---------- Brano del documento

La mattina del 25 ottobre del 2024 una tragedia ha sconvolto la città di Piacenza: la tredicenne Aurora Tila è precipitata dal balcone di una palazzina dove abitava con la madre e la sorella. Le prime ricostruzioni indicano che quella mattina, prima di andare a scuola, era sul terrazzo insieme al suo fidanzatino dell’epoca, un ragazzo di 15 anni. Inizialmente l’accaduto era stato registrato come una caduta accidentale; tuttavia l’evoluzione delle indagini ha portato a un fermo nei confronti del 15enne con l’accusa di omicidio volontario.
Il caso ha preso una svolta decisiva quando un “super-testimone” ha riferito di aver visto il ragazzo spingere Aurora oltre la ringhiera del balcone e colpirla alle mani mentre la giovane, aggrappata alla ringhiera stessa nel tentativo disperato di non cadere, veniva ripetutamente colpita. Le lesioni riscontrate sul corpo di Aurora – in particolare segni sulle mani compatibili con il fatto che fosse stata colpita mentre cercava di salvarsi – hanno rafforzato la tesi degli investigatori che la morte non sia stata accidentale né attribuibile a un gesto volontario della vittima.

--------------------

**Consegna A**
Elenca le singole persone, Aurora esclusa, che compaiono nel brano sulla morte di Aurora Tila.
**Consegna B**
Nel brano sulla morte di Aurora Tila, con quale accusa è stato disposto il fermo del quindicenne?
**Consegna C**
Scrivi il seguito del brano sulla morte di Aurora Tila, ripartendo dopo la sua ultima frase.
Questi record non hanno alcun legame con il brano.

---------- Record del dataset

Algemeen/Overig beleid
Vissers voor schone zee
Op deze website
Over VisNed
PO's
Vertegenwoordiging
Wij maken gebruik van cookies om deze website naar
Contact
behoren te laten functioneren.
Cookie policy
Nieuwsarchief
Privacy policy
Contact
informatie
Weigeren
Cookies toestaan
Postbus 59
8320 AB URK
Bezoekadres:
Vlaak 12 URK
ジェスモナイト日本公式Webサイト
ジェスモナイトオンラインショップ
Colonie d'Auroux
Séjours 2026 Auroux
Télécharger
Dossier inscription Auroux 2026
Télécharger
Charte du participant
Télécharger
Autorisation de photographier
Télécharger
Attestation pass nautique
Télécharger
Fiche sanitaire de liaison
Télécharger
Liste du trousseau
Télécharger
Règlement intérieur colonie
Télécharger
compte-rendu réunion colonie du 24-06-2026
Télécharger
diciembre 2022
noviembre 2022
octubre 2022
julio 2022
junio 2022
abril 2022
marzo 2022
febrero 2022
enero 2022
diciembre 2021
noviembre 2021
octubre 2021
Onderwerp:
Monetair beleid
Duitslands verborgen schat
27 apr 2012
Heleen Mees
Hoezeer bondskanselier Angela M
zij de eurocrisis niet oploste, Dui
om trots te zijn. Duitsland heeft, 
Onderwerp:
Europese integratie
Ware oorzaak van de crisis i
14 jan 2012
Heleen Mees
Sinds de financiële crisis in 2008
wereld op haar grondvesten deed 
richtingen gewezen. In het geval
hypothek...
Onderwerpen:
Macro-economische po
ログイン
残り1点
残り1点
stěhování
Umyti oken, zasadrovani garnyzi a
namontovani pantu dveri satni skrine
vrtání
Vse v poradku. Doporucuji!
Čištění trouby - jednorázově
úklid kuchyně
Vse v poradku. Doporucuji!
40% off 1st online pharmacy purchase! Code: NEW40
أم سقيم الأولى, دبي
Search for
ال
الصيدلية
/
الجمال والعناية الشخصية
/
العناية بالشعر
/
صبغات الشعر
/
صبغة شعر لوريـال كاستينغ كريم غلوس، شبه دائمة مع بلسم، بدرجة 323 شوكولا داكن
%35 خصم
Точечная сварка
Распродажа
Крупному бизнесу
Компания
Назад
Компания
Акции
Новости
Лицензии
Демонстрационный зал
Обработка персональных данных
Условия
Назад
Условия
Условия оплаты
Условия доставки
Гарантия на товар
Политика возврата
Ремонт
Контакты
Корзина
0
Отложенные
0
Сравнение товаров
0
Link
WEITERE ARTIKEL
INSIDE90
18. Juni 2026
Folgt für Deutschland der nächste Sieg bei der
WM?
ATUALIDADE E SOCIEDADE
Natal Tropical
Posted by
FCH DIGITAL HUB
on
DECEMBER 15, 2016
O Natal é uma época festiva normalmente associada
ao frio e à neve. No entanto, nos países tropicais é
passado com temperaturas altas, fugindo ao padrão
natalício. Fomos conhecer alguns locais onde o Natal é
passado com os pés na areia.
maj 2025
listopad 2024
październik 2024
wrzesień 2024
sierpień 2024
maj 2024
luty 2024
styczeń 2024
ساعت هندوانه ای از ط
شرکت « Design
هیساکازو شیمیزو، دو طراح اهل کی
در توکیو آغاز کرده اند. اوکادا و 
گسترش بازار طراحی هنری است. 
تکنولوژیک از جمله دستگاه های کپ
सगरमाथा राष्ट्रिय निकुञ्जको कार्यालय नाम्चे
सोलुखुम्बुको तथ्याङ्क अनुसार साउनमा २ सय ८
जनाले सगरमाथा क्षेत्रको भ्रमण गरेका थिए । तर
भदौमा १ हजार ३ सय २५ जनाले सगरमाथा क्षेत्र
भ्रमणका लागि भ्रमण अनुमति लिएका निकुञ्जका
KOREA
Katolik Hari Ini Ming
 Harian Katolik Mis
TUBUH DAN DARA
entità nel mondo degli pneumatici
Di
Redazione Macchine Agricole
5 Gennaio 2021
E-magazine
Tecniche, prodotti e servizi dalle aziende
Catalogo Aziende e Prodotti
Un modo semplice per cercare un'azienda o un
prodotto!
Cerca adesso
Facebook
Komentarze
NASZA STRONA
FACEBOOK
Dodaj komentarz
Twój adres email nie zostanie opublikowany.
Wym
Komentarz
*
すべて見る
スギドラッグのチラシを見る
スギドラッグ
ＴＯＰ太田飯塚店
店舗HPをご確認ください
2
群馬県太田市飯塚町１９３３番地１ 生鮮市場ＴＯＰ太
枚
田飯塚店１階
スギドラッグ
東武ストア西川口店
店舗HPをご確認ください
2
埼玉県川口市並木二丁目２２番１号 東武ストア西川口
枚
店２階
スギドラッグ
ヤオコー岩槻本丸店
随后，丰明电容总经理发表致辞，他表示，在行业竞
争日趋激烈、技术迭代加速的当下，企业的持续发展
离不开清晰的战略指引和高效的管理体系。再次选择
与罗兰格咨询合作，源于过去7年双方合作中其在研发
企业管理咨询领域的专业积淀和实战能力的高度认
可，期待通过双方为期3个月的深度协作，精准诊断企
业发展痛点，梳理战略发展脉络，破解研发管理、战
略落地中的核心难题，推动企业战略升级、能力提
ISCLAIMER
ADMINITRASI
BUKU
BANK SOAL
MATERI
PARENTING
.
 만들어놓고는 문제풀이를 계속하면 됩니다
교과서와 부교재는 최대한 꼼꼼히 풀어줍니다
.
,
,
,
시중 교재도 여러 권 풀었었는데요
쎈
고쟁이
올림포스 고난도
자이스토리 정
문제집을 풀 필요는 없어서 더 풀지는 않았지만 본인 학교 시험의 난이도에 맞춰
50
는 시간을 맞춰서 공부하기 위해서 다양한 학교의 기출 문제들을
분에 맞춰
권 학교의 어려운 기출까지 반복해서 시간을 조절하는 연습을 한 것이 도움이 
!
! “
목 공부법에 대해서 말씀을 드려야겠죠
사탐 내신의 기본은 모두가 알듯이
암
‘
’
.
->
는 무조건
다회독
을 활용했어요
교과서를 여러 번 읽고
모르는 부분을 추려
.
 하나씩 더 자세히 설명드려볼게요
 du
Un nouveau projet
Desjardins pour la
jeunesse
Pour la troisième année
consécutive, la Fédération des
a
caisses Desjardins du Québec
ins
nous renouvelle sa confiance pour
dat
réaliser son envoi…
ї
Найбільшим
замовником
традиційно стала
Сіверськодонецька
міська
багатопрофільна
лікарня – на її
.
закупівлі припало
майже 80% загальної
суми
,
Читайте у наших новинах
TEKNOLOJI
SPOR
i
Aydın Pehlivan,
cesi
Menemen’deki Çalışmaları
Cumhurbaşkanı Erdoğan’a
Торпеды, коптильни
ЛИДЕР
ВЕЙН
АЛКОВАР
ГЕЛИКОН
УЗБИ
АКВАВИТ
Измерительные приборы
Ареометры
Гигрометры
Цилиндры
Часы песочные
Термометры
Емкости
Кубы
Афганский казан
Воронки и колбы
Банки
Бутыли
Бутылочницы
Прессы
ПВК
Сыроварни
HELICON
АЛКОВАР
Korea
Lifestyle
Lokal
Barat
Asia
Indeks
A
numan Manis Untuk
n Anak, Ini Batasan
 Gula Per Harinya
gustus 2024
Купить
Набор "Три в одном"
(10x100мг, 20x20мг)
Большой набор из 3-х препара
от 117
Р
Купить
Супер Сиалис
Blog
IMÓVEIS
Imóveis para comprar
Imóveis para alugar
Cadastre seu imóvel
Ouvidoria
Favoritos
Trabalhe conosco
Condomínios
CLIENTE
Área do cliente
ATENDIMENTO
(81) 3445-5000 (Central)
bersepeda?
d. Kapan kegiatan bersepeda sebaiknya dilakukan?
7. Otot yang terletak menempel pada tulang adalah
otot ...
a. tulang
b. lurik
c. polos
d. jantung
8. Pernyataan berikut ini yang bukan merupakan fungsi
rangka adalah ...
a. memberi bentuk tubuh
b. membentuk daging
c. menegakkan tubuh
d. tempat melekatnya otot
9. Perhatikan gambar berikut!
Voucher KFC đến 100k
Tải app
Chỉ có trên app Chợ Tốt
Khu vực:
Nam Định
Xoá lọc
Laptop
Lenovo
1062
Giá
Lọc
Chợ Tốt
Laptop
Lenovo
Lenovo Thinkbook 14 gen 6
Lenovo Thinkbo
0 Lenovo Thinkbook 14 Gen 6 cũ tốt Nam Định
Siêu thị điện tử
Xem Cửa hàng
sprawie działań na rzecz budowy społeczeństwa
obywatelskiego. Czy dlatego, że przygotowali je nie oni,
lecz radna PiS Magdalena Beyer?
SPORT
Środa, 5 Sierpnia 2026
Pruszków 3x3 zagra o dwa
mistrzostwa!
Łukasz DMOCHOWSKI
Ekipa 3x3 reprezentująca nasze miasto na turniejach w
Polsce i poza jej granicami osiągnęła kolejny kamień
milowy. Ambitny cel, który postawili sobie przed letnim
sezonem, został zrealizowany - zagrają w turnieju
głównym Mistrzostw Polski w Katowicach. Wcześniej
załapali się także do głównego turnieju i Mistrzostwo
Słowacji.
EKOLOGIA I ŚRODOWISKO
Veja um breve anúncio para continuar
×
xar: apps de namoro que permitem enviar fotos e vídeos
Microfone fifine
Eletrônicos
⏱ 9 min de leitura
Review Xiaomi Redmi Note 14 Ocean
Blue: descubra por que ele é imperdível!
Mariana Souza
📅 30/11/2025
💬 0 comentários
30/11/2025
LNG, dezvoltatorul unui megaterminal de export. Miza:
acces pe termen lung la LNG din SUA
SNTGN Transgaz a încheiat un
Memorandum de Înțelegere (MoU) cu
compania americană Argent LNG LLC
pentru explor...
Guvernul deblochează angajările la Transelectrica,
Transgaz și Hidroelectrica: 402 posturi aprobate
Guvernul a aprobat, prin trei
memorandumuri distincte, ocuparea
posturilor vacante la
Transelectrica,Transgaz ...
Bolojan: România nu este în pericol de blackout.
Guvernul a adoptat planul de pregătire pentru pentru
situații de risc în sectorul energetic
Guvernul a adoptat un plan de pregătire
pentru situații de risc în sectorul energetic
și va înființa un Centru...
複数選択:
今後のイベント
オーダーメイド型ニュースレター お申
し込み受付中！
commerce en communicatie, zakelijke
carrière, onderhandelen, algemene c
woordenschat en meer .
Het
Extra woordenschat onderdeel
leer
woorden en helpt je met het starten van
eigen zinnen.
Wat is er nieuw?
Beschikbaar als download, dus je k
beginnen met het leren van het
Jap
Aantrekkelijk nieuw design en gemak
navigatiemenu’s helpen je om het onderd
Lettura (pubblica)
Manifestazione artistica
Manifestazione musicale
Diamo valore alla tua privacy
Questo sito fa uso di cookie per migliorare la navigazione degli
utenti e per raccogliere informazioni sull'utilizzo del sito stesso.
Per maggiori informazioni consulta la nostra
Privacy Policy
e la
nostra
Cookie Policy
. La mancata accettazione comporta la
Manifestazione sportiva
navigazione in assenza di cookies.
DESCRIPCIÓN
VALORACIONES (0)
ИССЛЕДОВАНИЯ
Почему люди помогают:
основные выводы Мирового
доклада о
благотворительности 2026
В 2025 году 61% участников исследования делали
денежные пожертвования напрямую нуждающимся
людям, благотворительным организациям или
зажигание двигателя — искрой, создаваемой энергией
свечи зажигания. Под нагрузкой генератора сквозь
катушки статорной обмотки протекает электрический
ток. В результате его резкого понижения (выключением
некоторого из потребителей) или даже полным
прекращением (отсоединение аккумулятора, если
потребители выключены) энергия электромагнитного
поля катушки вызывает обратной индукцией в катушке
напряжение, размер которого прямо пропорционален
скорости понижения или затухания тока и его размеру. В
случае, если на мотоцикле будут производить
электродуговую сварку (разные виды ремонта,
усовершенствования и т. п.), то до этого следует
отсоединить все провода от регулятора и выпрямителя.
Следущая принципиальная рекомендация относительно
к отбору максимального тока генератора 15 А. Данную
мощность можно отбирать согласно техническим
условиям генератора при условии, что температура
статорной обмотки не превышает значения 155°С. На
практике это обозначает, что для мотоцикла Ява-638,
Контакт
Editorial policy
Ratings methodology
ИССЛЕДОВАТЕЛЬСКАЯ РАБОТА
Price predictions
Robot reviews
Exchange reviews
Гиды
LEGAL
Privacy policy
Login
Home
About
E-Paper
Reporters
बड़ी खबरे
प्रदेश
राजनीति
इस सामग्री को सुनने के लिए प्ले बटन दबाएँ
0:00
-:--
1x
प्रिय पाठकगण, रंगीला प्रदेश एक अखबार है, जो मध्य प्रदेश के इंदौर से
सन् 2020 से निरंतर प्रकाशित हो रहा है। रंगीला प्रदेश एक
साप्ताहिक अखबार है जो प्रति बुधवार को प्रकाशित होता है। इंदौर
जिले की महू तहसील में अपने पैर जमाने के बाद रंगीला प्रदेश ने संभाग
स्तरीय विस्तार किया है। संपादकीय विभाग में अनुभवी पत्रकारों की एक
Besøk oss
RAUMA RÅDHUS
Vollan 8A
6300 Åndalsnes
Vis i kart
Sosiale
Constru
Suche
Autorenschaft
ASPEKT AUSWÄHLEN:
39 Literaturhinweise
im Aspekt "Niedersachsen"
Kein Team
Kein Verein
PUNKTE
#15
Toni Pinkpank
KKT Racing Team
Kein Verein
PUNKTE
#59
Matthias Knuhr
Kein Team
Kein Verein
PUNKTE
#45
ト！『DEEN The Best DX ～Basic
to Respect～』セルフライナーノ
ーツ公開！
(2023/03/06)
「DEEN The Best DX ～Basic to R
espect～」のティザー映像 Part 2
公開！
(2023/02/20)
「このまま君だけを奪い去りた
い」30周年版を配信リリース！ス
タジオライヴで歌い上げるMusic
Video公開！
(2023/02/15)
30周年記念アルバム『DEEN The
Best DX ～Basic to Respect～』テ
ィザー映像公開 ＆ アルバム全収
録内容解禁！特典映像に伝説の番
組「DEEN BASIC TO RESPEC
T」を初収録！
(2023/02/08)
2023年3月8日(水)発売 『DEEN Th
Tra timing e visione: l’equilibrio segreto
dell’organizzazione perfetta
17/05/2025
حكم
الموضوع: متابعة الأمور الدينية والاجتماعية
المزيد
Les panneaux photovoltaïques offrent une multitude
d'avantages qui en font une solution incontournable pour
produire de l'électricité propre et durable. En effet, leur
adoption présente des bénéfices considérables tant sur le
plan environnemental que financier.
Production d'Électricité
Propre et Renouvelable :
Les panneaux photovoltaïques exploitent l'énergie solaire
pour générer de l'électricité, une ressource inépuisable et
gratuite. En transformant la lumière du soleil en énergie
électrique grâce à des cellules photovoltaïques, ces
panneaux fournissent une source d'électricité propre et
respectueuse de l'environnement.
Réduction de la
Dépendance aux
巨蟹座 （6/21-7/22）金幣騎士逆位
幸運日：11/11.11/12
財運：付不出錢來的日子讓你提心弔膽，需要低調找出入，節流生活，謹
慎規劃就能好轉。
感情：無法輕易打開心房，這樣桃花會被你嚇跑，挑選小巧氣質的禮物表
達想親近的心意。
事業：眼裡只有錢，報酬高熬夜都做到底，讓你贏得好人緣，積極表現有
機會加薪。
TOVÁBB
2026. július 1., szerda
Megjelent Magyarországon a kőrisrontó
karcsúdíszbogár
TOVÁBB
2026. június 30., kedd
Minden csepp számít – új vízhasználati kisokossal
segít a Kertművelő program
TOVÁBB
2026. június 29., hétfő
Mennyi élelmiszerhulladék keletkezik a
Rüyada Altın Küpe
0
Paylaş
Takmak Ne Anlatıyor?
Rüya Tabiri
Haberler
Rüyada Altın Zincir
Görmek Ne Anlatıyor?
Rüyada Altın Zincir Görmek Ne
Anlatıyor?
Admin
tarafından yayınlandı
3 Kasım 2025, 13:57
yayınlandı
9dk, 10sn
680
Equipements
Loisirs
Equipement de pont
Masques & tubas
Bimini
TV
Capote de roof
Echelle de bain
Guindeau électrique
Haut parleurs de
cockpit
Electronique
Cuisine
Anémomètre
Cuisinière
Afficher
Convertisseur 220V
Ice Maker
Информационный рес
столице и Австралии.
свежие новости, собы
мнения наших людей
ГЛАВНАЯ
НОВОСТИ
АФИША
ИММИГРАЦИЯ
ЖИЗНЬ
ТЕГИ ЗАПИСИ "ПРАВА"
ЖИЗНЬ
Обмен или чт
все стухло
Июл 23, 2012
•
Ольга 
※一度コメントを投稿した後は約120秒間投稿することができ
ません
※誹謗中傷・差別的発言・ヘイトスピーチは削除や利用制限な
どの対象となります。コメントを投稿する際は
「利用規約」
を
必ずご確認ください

--------------------

**Risposta A**
- La madre di Aurora
- La sorella di Aurora
- Il fidanzatino quindicenne
- Il "super-testimone"

**Risposta B**
Con l'accusa di omicidio volontario.

**Risposta C**
L’omicidio volontario della ragazza, l’uso di un cacciavite di circa 15 cm che era in suo possesso, e il grave comportamento di omissione di soccorso dopo l’accaduto, le accuse che pendono sul minore. Secondo le testimonianze, lui non avrebbe tratto immediatamente in salvo Aurora né allertato i soccorsi tempestivamente.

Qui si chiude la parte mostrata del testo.